Unlike HMO, you aren’t necessarily obliged to opt out a PCP. In the event of specialized care, you can arrange an appointment with a specialist without a referral from your own PCP. In this case, your visit fees are still covered by your insurance company but at a lower percentage, at about 70 percent. This is a special feature that makes PPO become the most comprehensive and flexible care service provider. You don’t have to change your currently favorite doctor to take out an insurance plan with PPO.
Image result
Like HMO, your plan comprises coverage of preventive care ranging from doctor visits, immunizations to mammograms and well-baby care. Besides, a set amount of expenses called deductibles has to be incurred by the insured before getting compensations from the provider. This sum varies in inverse proportion to annual premiums, which means a plan with low deductibles may result in relatively high premiums. Deductibles usually come along with copayments, fixed amounts paid to in-network doctors during an appointment, or even plus coinsurance, the balance covered by the participants after a portion of bills covered by PPO.

PPO should be put on top of priorities for consideration if you are constantly on the go and not fit to stick to one healthcare professional only. In other words, when it comes to choosing providers, you need more flexibility and to avoid the complicated process of getting referrals.

Point-of-Service Plans (POS)

POS, or Point-of-Service Plan, is a combination of the most favorable features of HMO and PPO.
Like HMO, it sometimes requires customers to choose a primary care doctor contracted in the network and to receive referrals from your own doctor in case you need specialists’ treatment. The number of primary care doctors under contract with PPO is smaller than that of HMO.
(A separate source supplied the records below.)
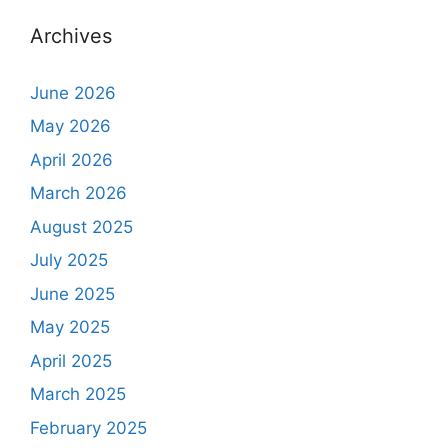
Archives
June 2026
May 2026
April 2026
March 2026
August 2025
July 2025
June 2025
May 2025
April 2025
March 2025
February 2025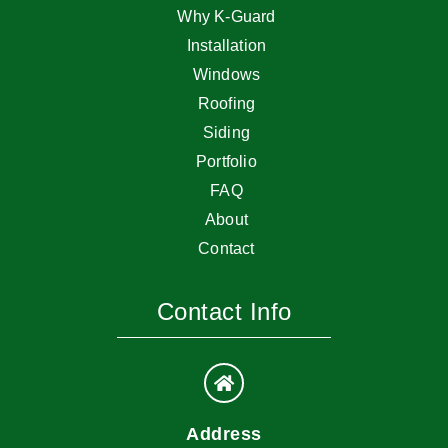
Why K-Guard
Installation
Windows
Roofing
Siding
Portfolio
FAQ
About
Contact
Contact Info
Address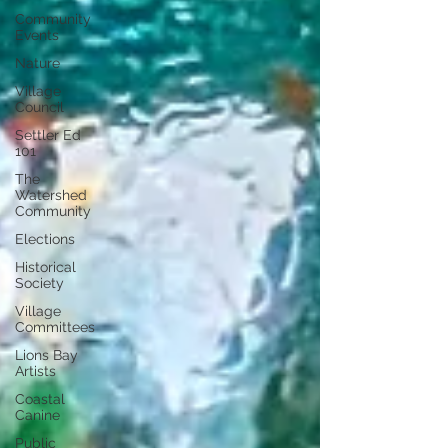
Community
Events
Nature
Village
Council
Settler Ed
101
The
Watershed
Community
Elections
Historical
Society
Village
Committees
Lions Bay
Artists
Coastal
Canine
Public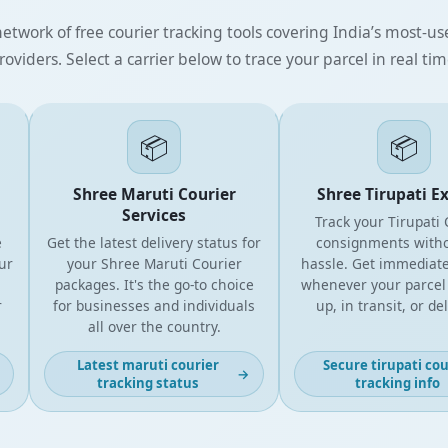
etwork of free courier tracking tools covering India’s most-use
roviders. Select a carrier below to trace your parcel in real tim
📦
📦
Shree Maruti Courier
Shree Tirupati Expr
Services
Track your Tirupati Cou
Get the latest delivery status for
consignments without
your Shree Maruti Courier
hassle. Get immediate u
packages. It's the go-to choice
whenever your parcel is 
for businesses and individuals
up, in transit, or deliv
all over the country.
Latest maruti courier
Secure tirupati courie
→
tracking status
tracking info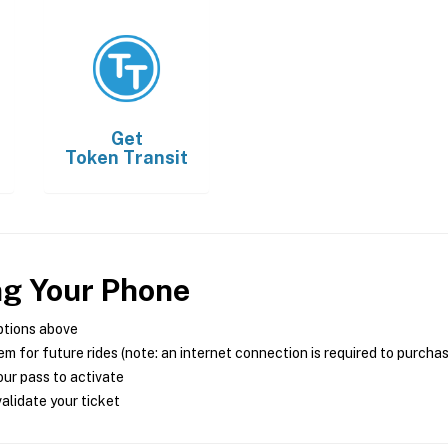
Get
Token Transit
ng Your Phone
ptions above
m for future rides (note: an internet connection is required to purcha
ur pass to activate
alidate your ticket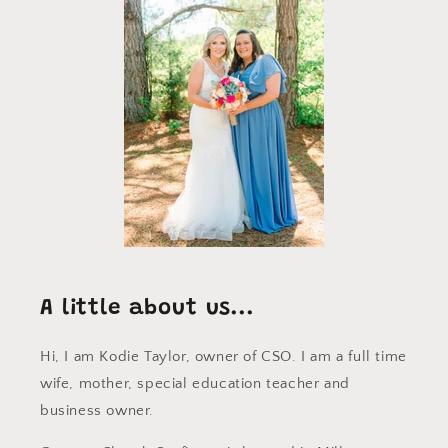
A little about us...
Hi, I am Kodie Taylor, owner of CSO. I am a full time
wife, mother, special education teacher and
business owner.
Like PPO, you are still qualified for coverage of out-of-network health services from the insurance company but, of course, at a lower rate than in-network ones. However, when it comes to out-of-network doctors, the POS plan promises to pay more of the total expenses if they are referred to by your doctor than if you make appointments with them of your own choice. In some cases, you can run the risk of doing all the paperwork yourself while paying the entire fee without reimbursement.
PPO premiums fall in the range between HMO and POS plans, with no deductibles included for in-network services. As a rule, just a nominal co-payment is asked for when you use a certain health service. However, policyholders are inclined to bear all the treatment cost out of pocket before gaining benefits from the provider’s deductible plan.

Regarding its nationwide coverage, POS plans turn out relatively ideal for those leading a traveling life and worrying about getting health care services outside their registered area. Similarly, this is also true if you both want to have a specific provider coordinate your health status and keep your family doctor for specialized advice at the same time. In this case, please keep in mind to check their policy terms for rates of reimbursement carefully.

Conclusion

Regarding a large number of health insurance plans available on the market, it is necessary that you consider both benefits and limitations of each carefully before jumping to conclusions. Hopefully, this post can help you choose the best protection for you and your family. Thank you for reading!